2005-12-27

In recent ecmanaut news

Del.icio.us was out again. This time around, its JSON feeds, as the rest of the site, are replaced with a Perl backtrace, citing a few frames of HTML::Mason. No graceful JSON degradation in sight, though no graceful HTML degradation either, so maybe the right people were just busy fixing the problem, or having nice holidays away from work. It's a free service too so they are certainly entitled to.

I have had one myself, spending quality time off the net with friends and relatives. I am somewhat happy about ending up on a really high latency modem link yesterday, which made me attack an area of my template I had sort of put off for some time when there would be less "instant gratification" tweaks on offer. When the opportunity finally did arise, chance would have it I put down the tedious work necessary to make the kind of PayPal Donate hack I have been pondering longingly since I saw Jesse Ruderman's take on it. I like how it came out, especially how most of it translates to other languages, as you pick them in the flag menu above. (Chances are slim I'll understand comments in any other languages than English, Swedish and other Scandinavian languages or French, though.)

An hour or two went into bringing the GVisit JSON feeds up to speed with the slew of additional ideas I got after having made my first GVisit application running atop the initial GVisit JSON feed I tossed up. I added things like supplying what little meta info is available about the account, and optionally filtering out only visitors before or after a given time and/or capping the number of results returned, supplying a JSONP style callback argument, and perhaps a few other bits and pieces too. It will be fun writing an article about how to do creative things with this.

The days just before Christmas, I did some serious digging about in the Google Maps (v28) internal APIs, hoping to come up with a way of adding Google Maps style buttons without duplicating every bit of code from the widget layouting code to the cross browser image and transparency handling.
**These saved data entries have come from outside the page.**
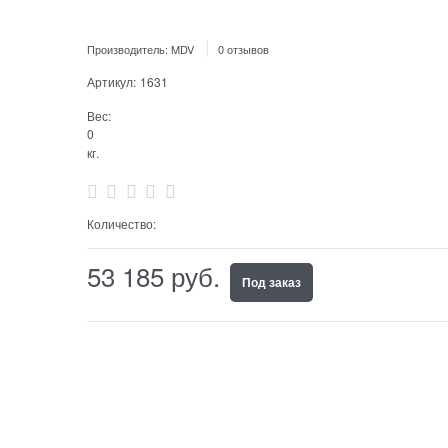
Производитель:
MDV
0 отзывов
Артикул:
1631
Вес:
0
кг.
Количество:
53 185
 руб.
Под заказ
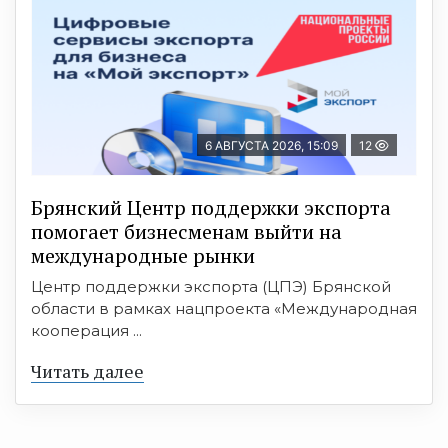
6 АВГУСТА 2026, 15:09
12
Брянский Центр поддержки экспорта
помогает бизнесменам выйти на
международные рынки
Центр поддержки экспорта (ЦПЭ) Брянской
области в рамках нацпроекта «Международная
кооперация ...
Читать далее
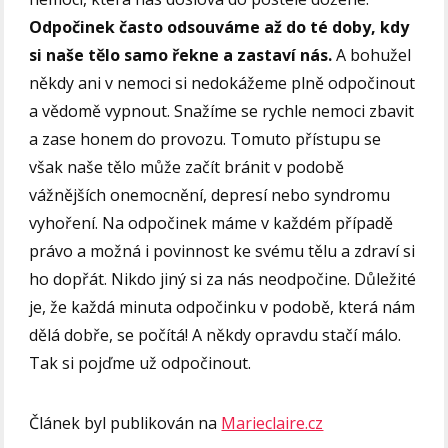
Odpočinek často odsouváme až do té doby, kdy
si naše tělo samo řekne a zastaví nás.
A bohužel
někdy ani v nemoci si nedokážeme plně odpočinout
a vědomě vypnout. Snažíme se rychle nemoci zbavit
a zase honem do provozu. Tomuto přístupu se
však naše tělo může začít bránit v podobě
vážnějších onemocnění, depresí nebo syndromu
vyhoření. Na odpočinek máme v každém případě
právo a možná i povinnost ke svému tělu a zdraví si
ho dopřát. Nikdo jiný si za nás neodpočine. Důležité
je, že každá minuta odpočinku v podobě, která nám
dělá dobře, se počítá! A někdy opravdu stačí málo.
Tak si pojďme už odpočinout.
Článek byl publikován na
Marieclaire.cz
I also found just how deeply that code is buried in the unexposed internals, and much to my dismay noted that no, that isn't doable as some needed bits are hidden in a private GMapsNamespace. Well, relatively speaking, anyway. As wiser men than me have noted in the past, in a language sporting an eval() mechanism, most problems, this one included, can be solved in really ugly backwards ways.

I actually spent a few hours writing an ugly RegExp based "hook in and forcefully expose needed APIs" beast, but I was a few cc:s of blood sugar too low to get it to work properly, so I put that on ice for the moment. It was an interesting exercise, though; I think I will complete, show off and and publish the results, in some hope of getting benevolent Google Maps engineers to expose more of the goodies that actually are useful to outside world developers too, just as are presently the exposed but officially undocumented WMS APIs. I wonder if publishing fan documentation of the not yet covered (and hence in a way perhaps not considered final) parts of the APIs is considered breaking DMCA, or something silly like that.
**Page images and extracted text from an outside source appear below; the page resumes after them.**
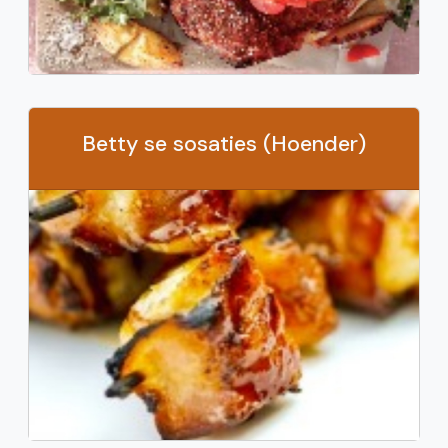
Betty se sosaties (Hoender)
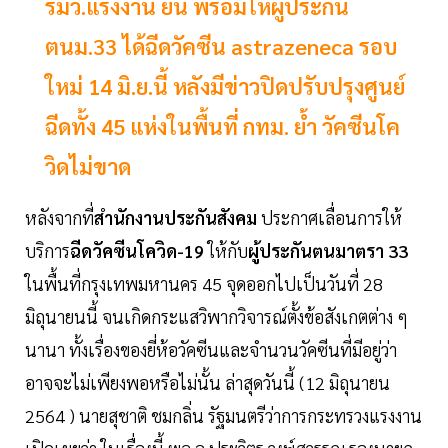
รมว.แรงงาน ยัน พร้อมให้ผู้ประกัน
ตนม.33 ได้ฉีดวัคซีน astrazeneca รอบ
ใหม่ 14 มิ.ย.นี้ หลังมีข่าวปิดปรับปรุงศูนย์
ฉีดทั้ง 45 แห่งในพื้นที่ กทม. ย้ำ วัคซีนโค
วิดไม่ขาด
หลังจากที่
สำนักงานประกันสังคม
ประกาศเลื่อนการให้
บริการ
ฉีดวัคซีนโควิด-19
ให้กับ
ผู้ประกันตนมาตรา 33
ในพื้นที่กรุงเทพมหานคร 45 จุดออกไปเป็นวันที่ 28
มิถุนายนนี้ จนเกิดกระแสวิพากวิจารณ์ตั้งข้อสังเกตต่าง ๆ
นานา ทั้งเรื่องของยี่ห้อวัคซีนและจำนวนวัคซีนที่มีอยู่ว่า
อาจจะไม่เพียงพอหรือไม่นั้น ล่าสุดวันนี้ (12 มิถุนายน
2564 ) นายสุชาติ ชมกลิ่น รัฐมนตรีว่าการกระทรวงแรงงาน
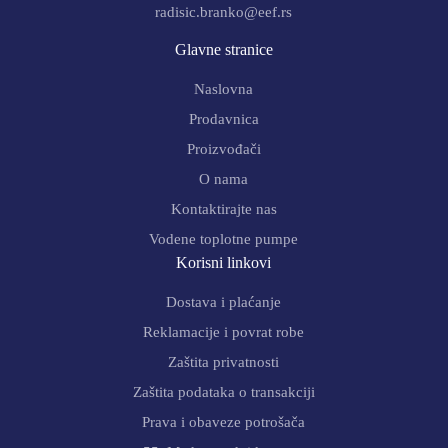
radisic.branko@eef.rs
Glavne stranice
Naslovna
Prodavnica
Proizvođači
O nama
Kontaktirajte nas
Vodene toplotne pumpe
Korisni linkovi
Dostava i plaćanje
Reklamacije i povrat robe
Zaštita privatnosti
Zaštita podataka o transakciji
Prava i obaveze potrošača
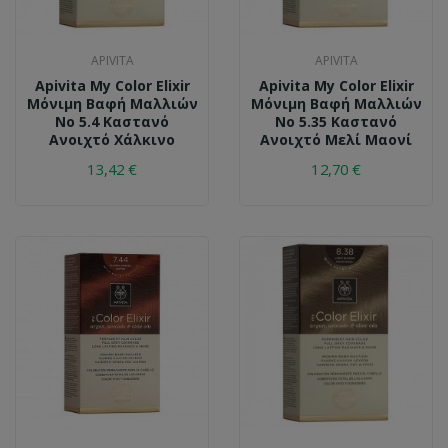
APIVITA
APIVITA
Apivita My Color Elixir
Apivita My Color Elixir
Μόνιμη Βαφή Μαλλιών
Μόνιμη Βαφή Μαλλιών
No 5.4 Καστανό
No 5.35 Καστανό
Ανοιχτό Χάλκινο
Ανοιχτό Μελί Μαονί
13,42 €
12,70 €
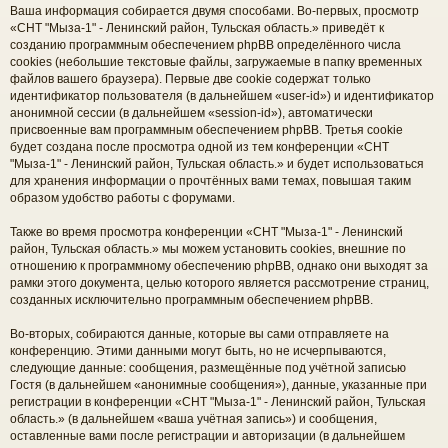
Ваша информация собирается двумя способами. Во-первых, просмотр
«СНТ "Мыза-1" - Ленинский район, Тульская область.» приведёт к
созданию программным обеспечением phpBB определённого числа
cookies (небольшие текстовые файлы, загружаемые в папку временных
файлов вашего браузера). Первые две cookie содержат только
идентификатор пользователя (в дальнейшем «user-id») и идентификатор
анонимной сессии (в дальнейшем «session-id»), автоматически
присвоенные вам программным обеспечением phpBB. Третья cookie
будет создана после просмотра одной из тем конференции «СНТ
"Мыза-1" - Ленинский район, Тульская область.» и будет использоваться
для хранения информации о прочтённых вами темах, повышая таким
образом удобство работы с форумами.
Также во время просмотра конференции «СНТ "Мыза-1" - Ленинский
район, Тульская область.» мы можем установить cookies, внешние по
отношению к программному обеспечению phpBB, однако они выходят за
рамки этого документа, целью которого является рассмотрение страниц,
созданных исключительно программным обеспечением phpBB.
Во-вторых, собираются данные, которые вы сами отправляете на
конференцию. Этими данными могут быть, но не исчерпываются,
следующие данные: сообщения, размещённые под учётной записью
Гостя (в дальнейшем «анонимные сообщения»), данные, указанные при
регистрации в конференции «СНТ "Мыза-1" - Ленинский район, Тульская
область.» (в дальнейшем «ваша учётная запись») и сообщения,
оставленные вами после регистрации и авторизации (в дальнейшем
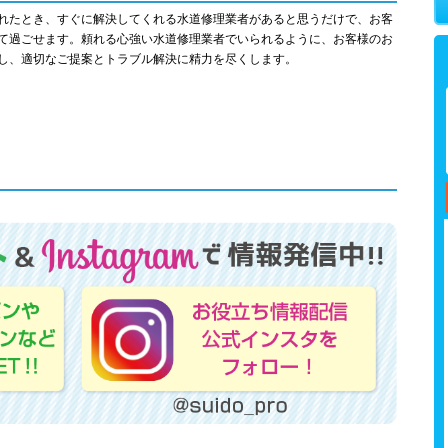
れたとき、すぐに解決してくれる水道修理業者があると思うだけで、お客
て過ごせます。頼れる心強い水道修理業者でいられるように、お客様のお
し、適切なご提案とトラブル解決に精力を尽くします。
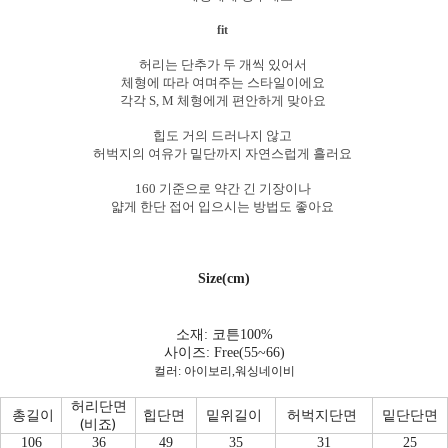
fit
허리는 단추가 두 개씩 있어서
체형에 따라 여며주는 스타일이에요
각각 S, M 체형에게 편안하게 맞아요
힙도 거의 드러나지 않고
허벅지의 여유가 밑단까지 자연스럽게 흘러요
160 기준으로 약간 긴 기장이나
얇게 한단 접어 입으시는 방법도 좋아요
Size(cm)
소재: 코튼100
%
사이즈: Free(55~66)
컬러:
아이보리,워싱네이비
허리단면
총길이
힙단면
밑위길이
허벅지단면
밑단단면
(비죠)
106
36
49
35
31
25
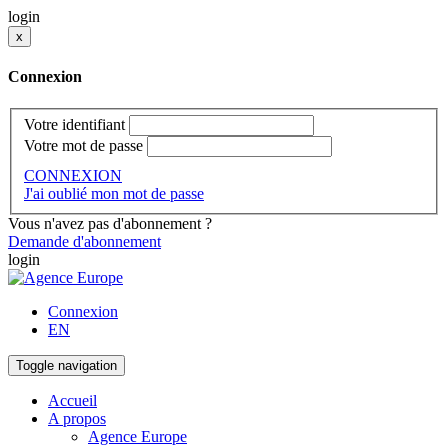
login
x
Connexion
Votre identifiant
Votre mot de passe
CONNEXION
J'ai oublié mon mot de passe
Vous n'avez pas d'abonnement ?
Demande d'abonnement
login
Connexion
EN
Toggle navigation
Accueil
A propos
Agence Europe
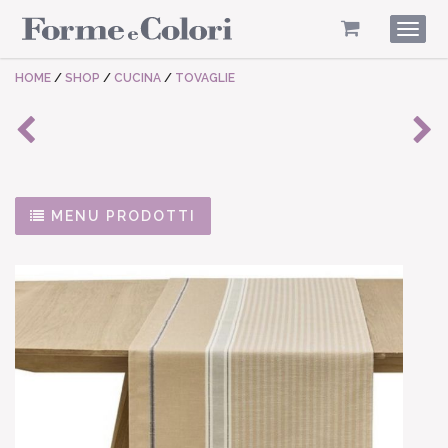
Togg
navig
HOME
/
SHOP
/
CUCINA
/
TOVAGLIE
MENU PRODOTTI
It probably would be if Google referred to their obfuscation as obfuscation, or "copy protection" rather than "compression", which they presently do. Other good hackers out there -- Joaquín Cuenca Abela of Panoramio -- actually seem to spend quality brain time on doing the same. Also with the in my opinion very misguided notion of achieving fewer bits on the wire by compromising code readability. (Read my commentary on the post for some more detailed enlightenment to this stance -- or, in short: gzip does better compression than you do, non-destructively.) Fortunately, though, Joaquín aims higher, and his tools seem to have a good possibility of becoming something really useful, by way of presently missing parts in the javascript toolchain.

The javascript linker (in short: analyze what library methods you use, and their full dependencies, include those and toss the rest) he is poking at might be a nice way of lowering the load time impact of library code usage, until The Coming of The Great Library, to apply Civilization terms to the web world.